**DATA RECORDS:**
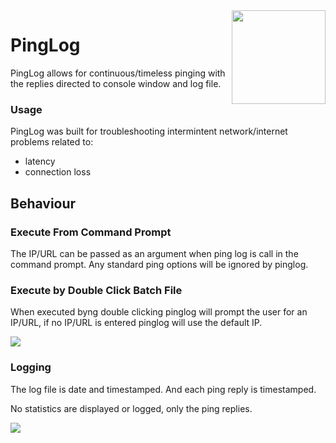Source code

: 
<img src="https://i.imgur.com/Oy6whpE.png" width="150" align="right">

# PingLog

PingLog allows for continuous/timeless pinging with the replies directed to console window and log file. 

### Usage

PingLog was built for troubleshooting intermintent network/internet problems related to:
 * latency
 * connection loss
 
## Behaviour 

### Execute From Command Prompt

The IP/URL can be passed as an argument when ping log is call in the command prompt. Any standard ping options will be ignored by pinglog. 


### Execute by Double Click Batch File

When executed byng double clicking pinglog will prompt the user for an IP/URL, if no IP/URL is entered pinglog will use the default IP. 


<img src="https://i.imgur.com/33g5115.png">


### Logging

The log file is date and timestamped. And each ping reply is timestamped. 

No statistics are displayed or logged, only the ping replies.



<img src="https://i.imgur.com/Cj7VpUQ.png">





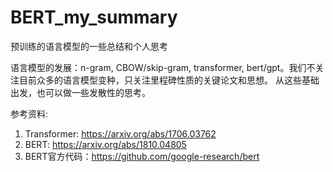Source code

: # BERT_my_summary

预训练的语言模型的一些总结和个人思考

语言模型的发展：n-gram, CBOW/skip-gram, transformer, bert/gpt。我们不关注目前众多的语言模型变种，只关注里程碑性质的关键论文和思想。
从这些基础出发，也可以做一些发散性的思考。


参考资料:
1. Transformer: https://arxiv.org/abs/1706.03762
2. BERT: https://arxiv.org/abs/1810.04805
3. BERT官方代码：https://github.com/google-research/bert
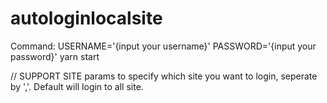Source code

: # autologinlocalsite

Command:
USERNAME='{input your username}' PASSWORD='{input your password}' yarn start

// SUPPORT SITE params to specify which site you want to login, seperate by ','. Default will login to all site.
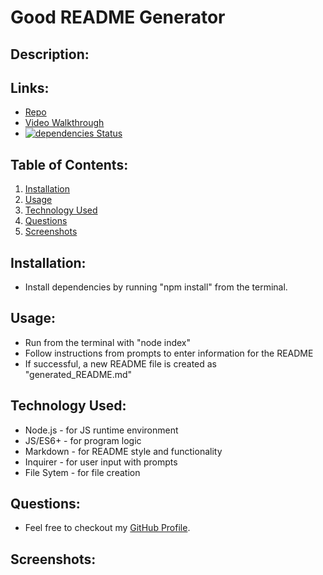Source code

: # Good README Generator

  ## Description:


  ## Links:
  * [Repo](https://github.com/locutusOO1/good_readme_generator)
  * [Video Walkthrough](https://github.com/locutusOO1/good_readme_generator)
  * [![dependencies Status](https://david-dm.org/locutusOO1/good_readme_generator.svg)](https://david-dm.org/locutusOO1/good_readme_generator)

  ## Table of Contents:
  1. [Installation](#installation)
  2. [Usage](#usage)
  3. [Technology Used](#technology-used)
  5. [Questions](#questions)
  6. [Screenshots](#screenshots)
  
  ## Installation:
  * Install dependencies by running "npm install" from the terminal.
  
  ## Usage:
  * Run from the terminal with "node index"
  * Follow instructions from prompts to enter information for the README
  * If successful, a new README file is created as "generated_README.md"

  ## Technology Used:
  * Node.js - for JS runtime environment
  * JS/ES6+ - for program logic
  * Markdown - for README style and functionality
  * Inquirer - for user input with prompts
  * File Sytem - for file creation

  ## Questions:
  * Feel free to checkout my [GitHub Profile](https://github.com/locutusOO1).

  ## Screenshots:
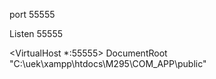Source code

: port 55555

Listen 55555

<VirtualHost *:55555>
    DocumentRoot "C:\uek\xampp\htdocs\M295\COM_APP\public"
</VirtualHost>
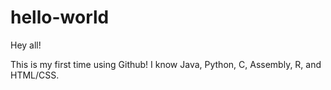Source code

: # hello-world
Hey all!

This is my first time using Github!
I know Java, Python, C, Assembly, R, and HTML/CSS.
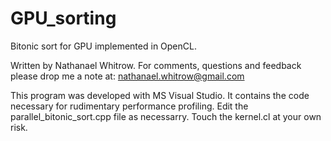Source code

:# GPU_sorting
Bitonic sort for GPU implemented in OpenCL.

Written by Nathanael Whitrow.
For comments, questions and feedback please drop me a note at:
nathanael.whitrow@gmail.com

This program was developed with MS Visual Studio.
It contains the code necessary for rudimentary performance profiling.
Edit the parallel_bitonic_sort.cpp file as necessarry.
Touch the kernel.cl at your own risk.
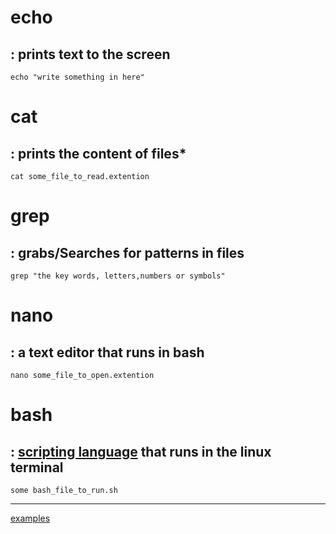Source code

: 
# echo 
## : prints text to the screen
    echo "write something in here"
# cat 
## : prints the content of files*
    cat some_file_to_read.extention
# grep 
## : grabs/Searches for patterns in files
    grep "the key words, letters,numbers or symbols"
# nano 
## : a text editor that runs in bash 
    nano some_file_to_open.extention
# bash 
## : [scripting language](https://www.learnshell.org/) that runs in the linux terminal
    some bash_file_to_run.sh
-----------------------------------------------------------------------------------------
[examples](https://github.com/ROT101/learn_something/blob/main/linux%20basics/file_and_searching/2_file_and_searching_tutorial.md)
    

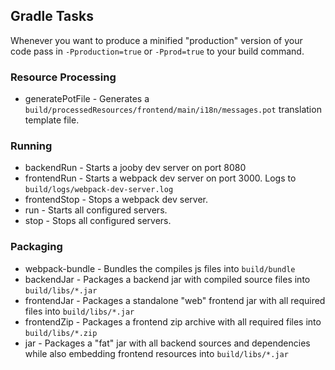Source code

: ## Gradle Tasks
Whenever you want to produce a minified "production" version of your code pass in `-Pproduction=true` or `-Pprod=true` to your build command.
### Resource Processing
* generatePotFile - Generates a `build/processedResources/frontend/main/i18n/messages.pot` translation template file.
### Running
* backendRun - Starts a jooby dev server on port 8080
* frontendRun - Starts a webpack dev server on port 3000. Logs to `build/logs/webpack-dev-server.log`
* frontendStop - Stops a webpack dev server.
* run - Starts all configured servers.
* stop - Stops all configured servers.
### Packaging
* webpack-bundle - Bundles the compiles js files into `build/bundle`
* backendJar - Packages a backend jar with compiled source files into `build/libs/*.jar`
* frontendJar - Packages a standalone "web" frontend jar with all required files into `build/libs/*.jar`
* frontendZip - Packages a frontend zip archive with all required files into `build/libs/*.zip`
* jar - Packages a "fat" jar with all backend sources and dependencies while also embedding frontend resources into `build/libs/*.jar`
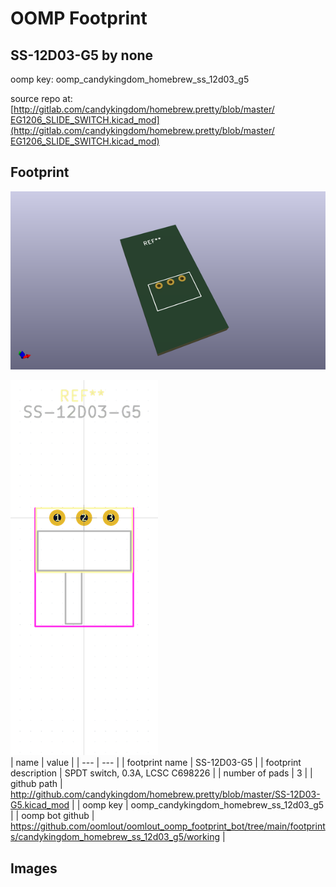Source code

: # OOMP Footprint  
## SS-12D03-G5  by none  
  
oomp key: oomp_candykingdom_homebrew_ss_12d03_g5  
  
source repo at: [http://gitlab.com/candykingdom/homebrew.pretty/blob/master/‎EG1206‎_SLIDE_SWITCH.kicad_mod](http://gitlab.com/candykingdom/homebrew.pretty/blob/master/‎EG1206‎_SLIDE_SWITCH.kicad_mod)  
## Footprint  
  
[![working_kicad_pcb_3d.png](working_kicad_pcb_3d_600.png)](working_kicad_pcb_3d.png)  
  
[![working.png](working_600.png)](working.png)  
| name | value | 
| --- | --- | 
| footprint name | SS-12D03-G5 | 
| footprint description | SPDT switch, 0.3A, LCSC C698226 | 
| number of pads | 3 | 
| github path | http://github.com/candykingdom/homebrew.pretty/blob/master/SS-12D03-G5.kicad_mod | 
| oomp key | oomp_candykingdom_homebrew_ss_12d03_g5 | 
| oomp bot github | https://github.com/oomlout/oomlout_oomp_footprint_bot/tree/main/footprints/candykingdom_homebrew_ss_12d03_g5/working | 
## Images  
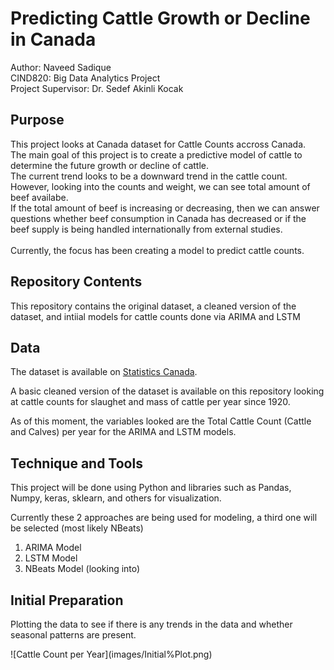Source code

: <h1>Predicting Cattle Growth or Decline in Canada</h1>

Author: Naveed Sadique <br>
CIND820: Big Data Analytics Project<br>
Project Supervisor: Dr. Sedef Akinli Kocak<br> 

<h2>Purpose</h2>
<p>This project looks at Canada dataset for Cattle Counts accross Canada.<br>
The main goal of this project is to create a predictive model of cattle to determine the future growth or decline of cattle.<br>
The current trend looks to be a downward trend in the cattle count. However, looking into the counts and weight, we can see total amount of beef availabe. <br>
If the total amount of beef is increasing or decreasing, then we can answer questions whether beef consumption in Canada has decreased or if the beef supply is being handled internationally from external studies.<br>
<br>
Currently, the focus has been creating a model to predict cattle counts.</p>

<h2>Repository Contents</h2>
<p>This repository contains the original dataset, a cleaned version of the dataset, and intiial models for cattle counts done via ARIMA and LSTM</p>

<h2>Data</h2>
<p>The dataset is available on <a href="hhttps://www150.statcan.gc.ca/t1/tbl1/en/cv.action?pid=3210012501">Statistics Canada</a>.</p>
<p>A basic cleaned version of the dataset is available on this repository looking at cattle counts for slaughet and mass of cattle per year since 1920.</p>
<p>As of this moment, the variables looked are the Total Cattle Count (Cattle and Calves) per year for the ARIMA and LSTM models.</p>

<h2>Technique and Tools</h2>
<p>This project will be done using Python and libraries such as Pandas, Numpy, keras, sklearn, and others for visualization.</p>
<p>Currently these 2 approaches are being used for modeling, a third one will be selected (most likely NBeats)</p>
<ol>
    <li>ARIMA Model</li>
    <li>LSTM Model</li>
    <li>NBeats Model (looking into)</li>
</ol>

<h2>Initial Preparation</h2>
<p>Plotting the data to see if there is any trends in the data and whether seasonal patterns are present.</p>
![Cattle Count per Year](images/Initial%Plot.png)<br>
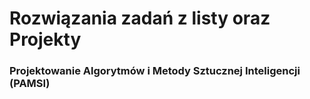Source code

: # Rozwiązania zadań z listy oraz Projekty

### Projektowanie Algorytmów i Metody Sztucznej Inteligencji (PAMSI)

**EXERCISE PROMPT:** From the line holding "listy oraz Projekty" to the end of the listing, copy every line exactly, both ends included, and add nothing.

**TASK ANSWER:**
: # Rozwiązania zadań z listy oraz Projekty

### Projektowanie Algorytmów i Metody Sztucznej Inteligencji (PAMSI)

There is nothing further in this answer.